Indeed, such further information which is available supports the IJA’s position. The most recent document provided by the Appellant is a judgment from the Court of Appeal, Reggio Calabria dated 1 April 2010. At the conclusion of the English translation, it says (with my emphasis added) that:-
“FOR THESE REASONS
Having considered Art 666, 670 and 671 of the Code of Criminal Procedure;
Annuls the enforcement order for concurrent sentences no 206, issued by the Chief Prosecutor’s Office at the Court of Appeal in Reggio Calabria on 20.11.2008 in respect of Roberto MOLLICA PARASILITI, only for the sanctions handed down in the sentences stated above under points 1, 2 and 4 respectively of the above-mentioned order and confirms the remainder.”
The document referred to as dated “20.11.2008” is “The most recent order” enforcing the sentences against the Appellant. It is not disputed that offences 3 and 5, the enforcement of which is expressly confirmed by the judgment of the Court of Appeal judgment of 1April 2010, relate respectively to EAW 2 and EAW 3 which are the subject of the present appeal.
The Appellant’s criticism is that the learned District Judge failed to consider counsel’s submissions in respect of EAWs 2 and 3 but this complaint is not justified because he stated in his decision that:-
“37. I reject the defence submission that the remaining elements of the decision of 20th November 2008 are in some way compromised by this most recent decision [decision of Court of Appeal of Reggio Calabria, 1st April 2010]. The defendant is clearly still wanted in respect of EAWs (2) and (3) and the submission that this court cannot conclude he is unlawfully at large is rejected.”
The District Judge’s conclusion was consistent with the approach in Kuprevicius. This is another reason for explaining why I am satisfied that the appellant is wanted for the purpose of serving a sentence of imprisonment and is unlawfully at large.

Items from a collection
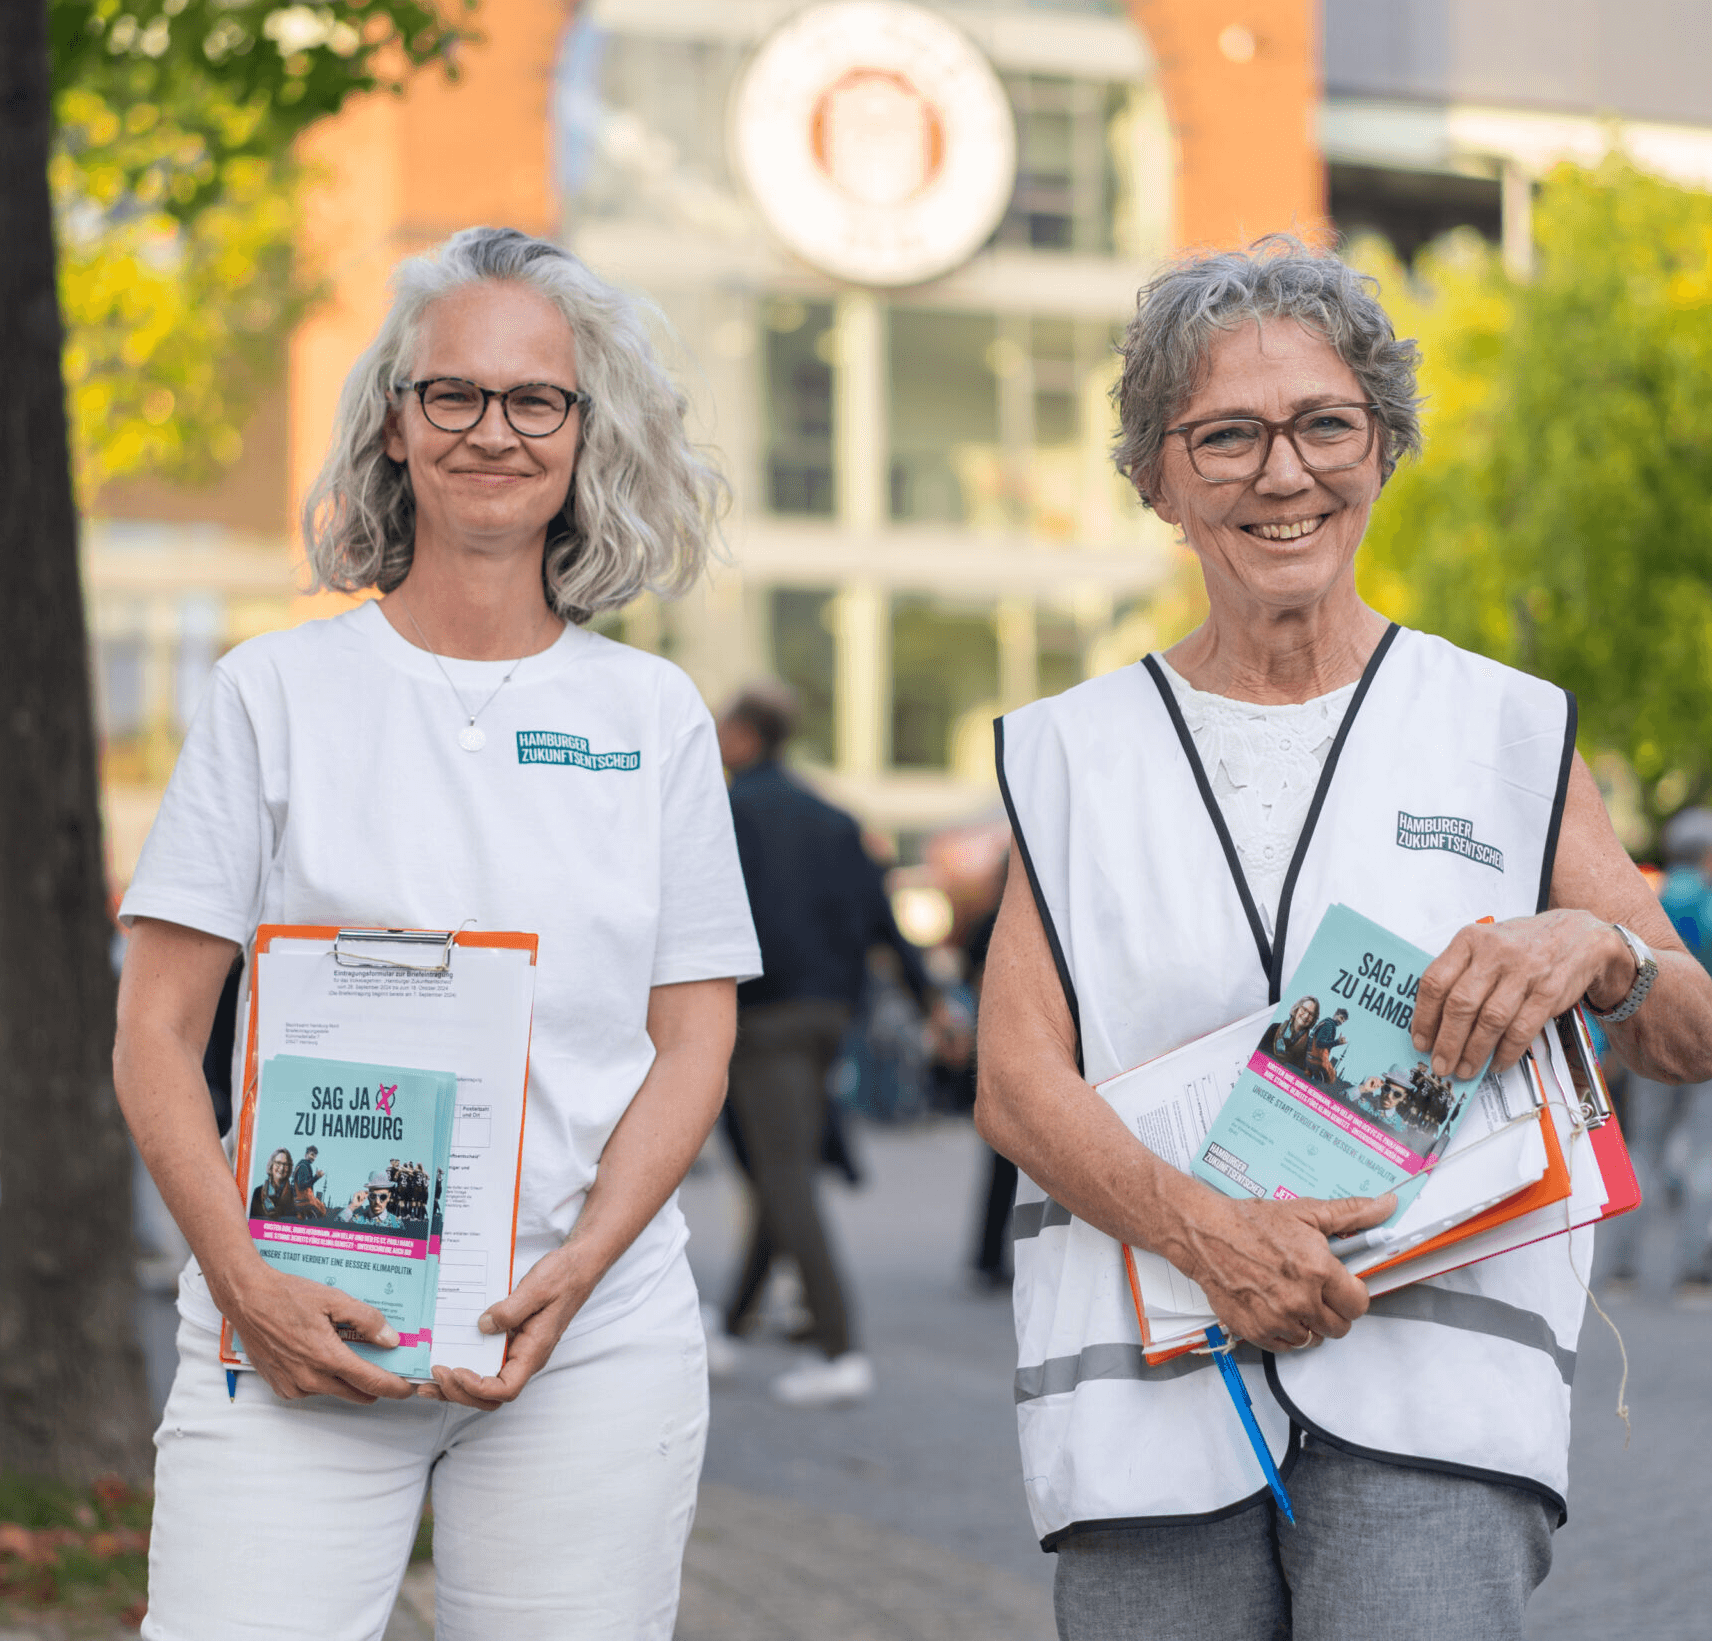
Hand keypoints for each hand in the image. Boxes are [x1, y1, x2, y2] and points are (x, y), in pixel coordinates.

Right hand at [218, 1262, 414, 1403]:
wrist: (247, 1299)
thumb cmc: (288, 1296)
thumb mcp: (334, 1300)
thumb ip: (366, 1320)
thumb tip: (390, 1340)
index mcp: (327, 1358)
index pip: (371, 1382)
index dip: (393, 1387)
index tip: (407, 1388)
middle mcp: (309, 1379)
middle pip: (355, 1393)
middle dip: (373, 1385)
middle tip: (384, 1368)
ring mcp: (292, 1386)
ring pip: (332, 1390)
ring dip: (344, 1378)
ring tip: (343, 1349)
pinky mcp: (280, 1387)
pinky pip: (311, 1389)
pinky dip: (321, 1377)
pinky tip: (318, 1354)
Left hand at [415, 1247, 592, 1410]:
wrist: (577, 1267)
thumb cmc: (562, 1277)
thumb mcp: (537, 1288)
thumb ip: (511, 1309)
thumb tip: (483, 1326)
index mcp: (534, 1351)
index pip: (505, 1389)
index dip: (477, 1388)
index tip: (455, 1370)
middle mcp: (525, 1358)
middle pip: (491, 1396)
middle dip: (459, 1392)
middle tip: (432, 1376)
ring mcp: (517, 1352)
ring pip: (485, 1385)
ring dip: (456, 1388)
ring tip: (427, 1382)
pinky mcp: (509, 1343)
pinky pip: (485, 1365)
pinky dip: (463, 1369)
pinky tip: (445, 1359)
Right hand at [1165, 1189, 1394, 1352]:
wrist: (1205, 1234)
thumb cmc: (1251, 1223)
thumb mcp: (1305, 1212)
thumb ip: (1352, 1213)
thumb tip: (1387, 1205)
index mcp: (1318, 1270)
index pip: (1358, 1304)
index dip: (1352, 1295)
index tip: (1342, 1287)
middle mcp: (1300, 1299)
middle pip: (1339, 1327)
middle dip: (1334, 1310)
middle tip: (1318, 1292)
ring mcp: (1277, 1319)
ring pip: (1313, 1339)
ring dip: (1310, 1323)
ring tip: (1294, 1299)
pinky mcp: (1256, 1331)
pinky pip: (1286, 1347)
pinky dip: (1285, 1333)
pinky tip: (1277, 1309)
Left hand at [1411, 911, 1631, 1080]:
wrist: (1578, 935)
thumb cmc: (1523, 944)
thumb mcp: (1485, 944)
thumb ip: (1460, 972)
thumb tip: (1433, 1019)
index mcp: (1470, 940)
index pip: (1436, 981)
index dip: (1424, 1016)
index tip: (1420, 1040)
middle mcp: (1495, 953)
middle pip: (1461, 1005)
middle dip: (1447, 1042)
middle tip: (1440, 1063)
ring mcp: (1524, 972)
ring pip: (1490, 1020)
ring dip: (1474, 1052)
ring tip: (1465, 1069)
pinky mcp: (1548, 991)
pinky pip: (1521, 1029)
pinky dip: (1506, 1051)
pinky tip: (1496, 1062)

...

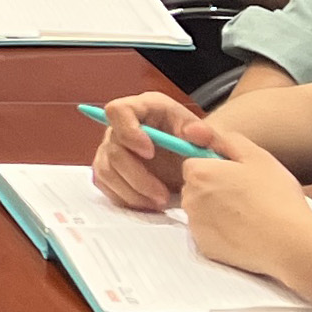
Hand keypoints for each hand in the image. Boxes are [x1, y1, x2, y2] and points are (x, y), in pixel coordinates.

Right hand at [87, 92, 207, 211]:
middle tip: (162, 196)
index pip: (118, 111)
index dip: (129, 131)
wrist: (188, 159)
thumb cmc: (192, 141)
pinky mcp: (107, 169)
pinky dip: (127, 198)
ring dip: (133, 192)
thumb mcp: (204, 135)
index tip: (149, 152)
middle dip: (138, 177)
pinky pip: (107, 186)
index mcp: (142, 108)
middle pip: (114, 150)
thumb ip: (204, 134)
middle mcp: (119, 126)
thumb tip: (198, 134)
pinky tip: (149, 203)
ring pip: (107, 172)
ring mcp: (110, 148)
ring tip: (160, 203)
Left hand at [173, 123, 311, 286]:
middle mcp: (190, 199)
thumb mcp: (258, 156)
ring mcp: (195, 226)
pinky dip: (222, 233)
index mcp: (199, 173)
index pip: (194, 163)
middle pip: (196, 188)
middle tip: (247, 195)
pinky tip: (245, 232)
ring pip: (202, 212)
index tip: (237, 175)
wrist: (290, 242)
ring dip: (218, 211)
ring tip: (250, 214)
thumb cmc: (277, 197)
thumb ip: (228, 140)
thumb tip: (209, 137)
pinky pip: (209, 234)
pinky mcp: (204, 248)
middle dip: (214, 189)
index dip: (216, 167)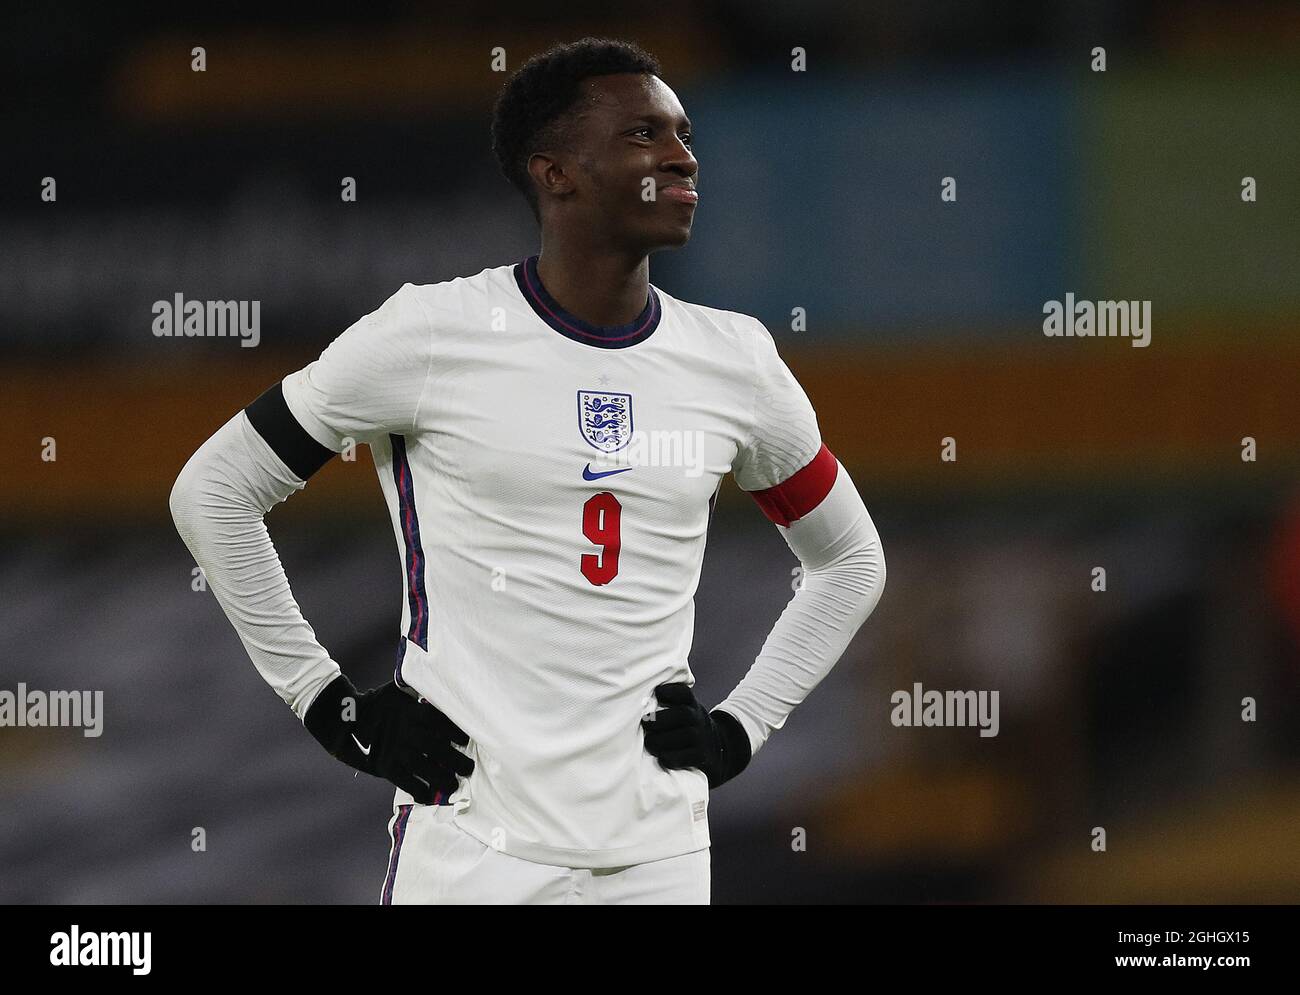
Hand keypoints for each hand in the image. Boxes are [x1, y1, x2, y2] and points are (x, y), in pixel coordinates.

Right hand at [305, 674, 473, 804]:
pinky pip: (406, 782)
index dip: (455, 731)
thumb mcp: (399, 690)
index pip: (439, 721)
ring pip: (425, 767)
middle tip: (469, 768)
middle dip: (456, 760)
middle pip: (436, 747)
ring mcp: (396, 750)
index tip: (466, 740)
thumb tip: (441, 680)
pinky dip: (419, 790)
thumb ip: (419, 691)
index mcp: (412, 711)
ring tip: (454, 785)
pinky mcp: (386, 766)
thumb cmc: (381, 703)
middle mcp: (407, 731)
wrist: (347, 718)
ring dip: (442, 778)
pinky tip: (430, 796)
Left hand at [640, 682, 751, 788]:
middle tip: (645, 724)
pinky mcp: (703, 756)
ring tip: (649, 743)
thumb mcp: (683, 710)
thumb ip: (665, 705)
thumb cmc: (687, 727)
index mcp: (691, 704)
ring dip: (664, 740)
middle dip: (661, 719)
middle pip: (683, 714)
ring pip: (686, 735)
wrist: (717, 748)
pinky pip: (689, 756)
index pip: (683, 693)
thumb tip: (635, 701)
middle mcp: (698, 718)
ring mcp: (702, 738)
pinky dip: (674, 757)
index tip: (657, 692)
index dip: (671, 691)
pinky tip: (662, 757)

● WORK ITEM A: In the extradition ruling, which offences relate to EAW 2 and EAW 3?
● WORK ITEM B: Copy the passage of the extradition ruling between "The document referred" and "the present appeal.", inclusive.
● WORK ITEM C: Proceed with the extradition ruling from the point where it stops.

● EXERCISE ANSWER A: Offences 3 and 5 relate to EAW 2 and EAW 3, respectively.

● EXERCISE ANSWER B:
The document referred to as dated “20.11.2008” is “The most recent order” enforcing the sentences against the Appellant. It is not disputed that offences 3 and 5, the enforcement of which is expressly confirmed by the judgment of the Court of Appeal judgment of 1April 2010, relate respectively to EAW 2 and EAW 3 which are the subject of the present appeal.

● EXERCISE ANSWER C:
In respect of the further documents provided there is a reference to a document dated 20.11/2008 which states that it is a “Measure to Enforce Overlapping Penalties against Convicting Person at Liberty and Simultaneous Enforcement Order..” The document refers to the appellant and sets out the convictions referred to in EAW 2 and EAW 3 again explaining in respect of each EAW, the penalty that was imposed and in respect of EAW 3 the penalty that was imposed together with details of a period already served. This information supports the respondent’s case as showing the sentences still to be served by the appellant together with the wish to enforce those penalties as the heading to the document shows. It is said on behalf of the appellant that the documents do not state that the appellant was at large and it could not do so because of specialty. I cannot accept this point because the independent statutory concept of being “unlawfully at large” (which is set out in section 68A of the 2003 Act which I set out in paragraph 14 above) is not dependent either expressly or impliedly on specialty. If specialty had been relevant to the statutory concept of being “unlawfully at large”, it would surely have been included or referred to in the definition of it in section 68 A of the 2003 Act but that has not occurred. Indeed the concept of being “unlawfully at large”, is based on the actual position, which requires that the appellant in the words of section 68 A of the 2003 Act “(a) is alleged to have been convicted of [an offence]” and “(b) his extradition is sought for the purposes of … his serving a sentence of imprisonment” .These were the only relevant requirements and they were satisfied in this case and that disposes of this point especially as none of the other points made by Mr. Powles undermine this conclusion. I should add that if I had been in any doubt about this point, I would have reached the same conclusion because on the facts of this case, I consider that specialty could not be relevant especially as at the date of the document (20 November 2008), the appellant had left Italy in flagrant breach of his requirement to remain there for 2 years; in addition, the terms of the previous extradition warrant had been satisfied.
There is a further document dated 12 May 2010 from the appellant relating to the appellant entitled “Order regarding the Enforcement of Concurrent Sentences in respect of a Convicted Individual not being held in Prison”. The document states that it is “a new order for the enforcement of concurrent sentences needs (sic) to be issued in respect of those sentences can immediately be enforced”. This shows the sentences referred to in EAW 2 and EAW 3 and states the remaining sentences. Indeed none of the other points made by Mr Powles show that the appellant was not at the relevant time “unlawfully at large” or that either EAW 2 or EAW 3 cannot be enforced.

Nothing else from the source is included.